EXTRAIT FOURNI:

:::

Ce lundi, Gérald Darmanin convoque tous les procureurs généraux à la Chancellerie pour discuter des dysfonctionnements inacceptables des services de l'État dans l'affaire tragique de Lyhanna, cette collégienne de 11 ans retrouvée décédée dans le Gers. Ce drame a suscité une large indignation, notamment face à l'inaction des autorités, comme le souligne une plainte pour viol sur mineur classée sans suite.
Maître Jean-Louis Terriou, bâtonnier de Clermont-Ferrand, dénonce le manque de moyens affectés aux enquêtes. "Sans personnel suffisant, les affaires stagnent sur un bureau", déplore-t-il, évoquant un cas où la plainte pour viol datant d'août 2025 serait encore sans avancée, créant angoisse et frustration chez les familles des victimes.

:::

EXTRAITS DE DONNÉES:
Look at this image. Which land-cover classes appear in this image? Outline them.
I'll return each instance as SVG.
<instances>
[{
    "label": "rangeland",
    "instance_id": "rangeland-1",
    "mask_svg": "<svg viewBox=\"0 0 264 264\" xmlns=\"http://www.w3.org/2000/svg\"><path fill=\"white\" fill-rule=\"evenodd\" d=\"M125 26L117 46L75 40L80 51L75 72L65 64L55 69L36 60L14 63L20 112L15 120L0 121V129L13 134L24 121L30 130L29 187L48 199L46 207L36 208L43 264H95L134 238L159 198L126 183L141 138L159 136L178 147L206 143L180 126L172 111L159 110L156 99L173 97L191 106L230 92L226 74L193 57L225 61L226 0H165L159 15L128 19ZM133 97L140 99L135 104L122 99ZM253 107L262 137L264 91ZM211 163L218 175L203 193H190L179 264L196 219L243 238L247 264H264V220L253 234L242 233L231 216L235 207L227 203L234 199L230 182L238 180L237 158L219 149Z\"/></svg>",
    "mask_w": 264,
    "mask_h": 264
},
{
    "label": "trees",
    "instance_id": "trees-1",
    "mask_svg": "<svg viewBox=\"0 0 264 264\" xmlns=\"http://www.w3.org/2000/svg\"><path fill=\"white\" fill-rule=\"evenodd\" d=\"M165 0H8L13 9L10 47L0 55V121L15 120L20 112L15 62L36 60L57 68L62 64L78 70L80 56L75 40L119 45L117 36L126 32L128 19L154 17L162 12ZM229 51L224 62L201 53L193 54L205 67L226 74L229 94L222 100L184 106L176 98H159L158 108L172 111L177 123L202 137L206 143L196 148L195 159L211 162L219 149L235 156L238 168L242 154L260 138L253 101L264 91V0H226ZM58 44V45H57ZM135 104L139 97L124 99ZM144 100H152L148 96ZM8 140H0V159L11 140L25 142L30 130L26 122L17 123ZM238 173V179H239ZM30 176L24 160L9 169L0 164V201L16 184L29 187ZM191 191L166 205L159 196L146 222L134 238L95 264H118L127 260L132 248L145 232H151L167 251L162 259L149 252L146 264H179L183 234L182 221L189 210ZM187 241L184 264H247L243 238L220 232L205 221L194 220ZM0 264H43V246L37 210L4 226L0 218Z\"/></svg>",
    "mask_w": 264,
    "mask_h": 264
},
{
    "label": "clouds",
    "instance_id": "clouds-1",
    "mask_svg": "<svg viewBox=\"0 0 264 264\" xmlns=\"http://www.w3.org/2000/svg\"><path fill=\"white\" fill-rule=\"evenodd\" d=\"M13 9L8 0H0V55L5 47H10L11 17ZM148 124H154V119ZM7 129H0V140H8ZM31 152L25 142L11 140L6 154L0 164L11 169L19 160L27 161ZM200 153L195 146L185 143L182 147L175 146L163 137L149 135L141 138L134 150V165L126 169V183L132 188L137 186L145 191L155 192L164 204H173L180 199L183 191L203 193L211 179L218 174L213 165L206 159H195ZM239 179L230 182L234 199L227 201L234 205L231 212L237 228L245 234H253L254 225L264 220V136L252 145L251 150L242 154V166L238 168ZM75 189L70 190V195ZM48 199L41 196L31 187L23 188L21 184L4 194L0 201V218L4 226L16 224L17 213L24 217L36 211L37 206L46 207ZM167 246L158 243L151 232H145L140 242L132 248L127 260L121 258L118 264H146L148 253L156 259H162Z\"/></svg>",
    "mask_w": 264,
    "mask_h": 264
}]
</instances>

:::

EXERCICES À TRAITER:
a – Recopiez le passage de l'extrait sur l'affaire Lyhanna qui débute aux mots « Ce lundi, Gérald » et s'achève après les mots « familles des victimes. ».
b – Reprenez l'extrait sur l'affaire Lyhanna après sa dernière phrase et poursuivez-le.
Les enregistrements forment un matériau indépendant de l'extrait.

RÉPONSES PAR EXERCICE:
a –
Ce lundi, Gérald Darmanin convoque tous les procureurs généraux à la Chancellerie pour discuter des dysfonctionnements inacceptables des services de l'État dans l'affaire tragique de Lyhanna, cette collégienne de 11 ans retrouvée décédée dans le Gers. Ce drame a suscité une large indignation, notamment face à l'inaction des autorités, comme le souligne une plainte pour viol sur mineur classée sans suite.
Maître Jean-Louis Terriou, bâtonnier de Clermont-Ferrand, dénonce le manque de moyens affectés aux enquêtes. "Sans personnel suffisant, les affaires stagnent sur un bureau", déplore-t-il, évoquant un cas où la plainte pour viol datant d'août 2025 serait encore sans avancée, créant angoisse et frustration chez les familles des victimes.

b –
Sylvie Sartirano, dirigeante de l'association Justice et citoyenneté 03, complète ce tableau sombre : "Des enquêteurs spécialisés existent, mais ils agissent avec les ressources qu'on leur accorde. Dans des affaires médiatisées, le travail de fond risque d'être occulté". Ceci soulève un questionnement sur l'équilibre entre la réactivité face à des affaires très en vue et le traitement des cas moins médiatisés.
Dans le cadre de l'affaire Lyhanna, une enquête administrative a été initiée dont les premiers résultats seront dévoilés bientôt. En outre, des collectifs de différentes régions de France appellent à des rassemblements ce lundi soir à 19 heures, pour protester contre l'impunité des pédocriminels.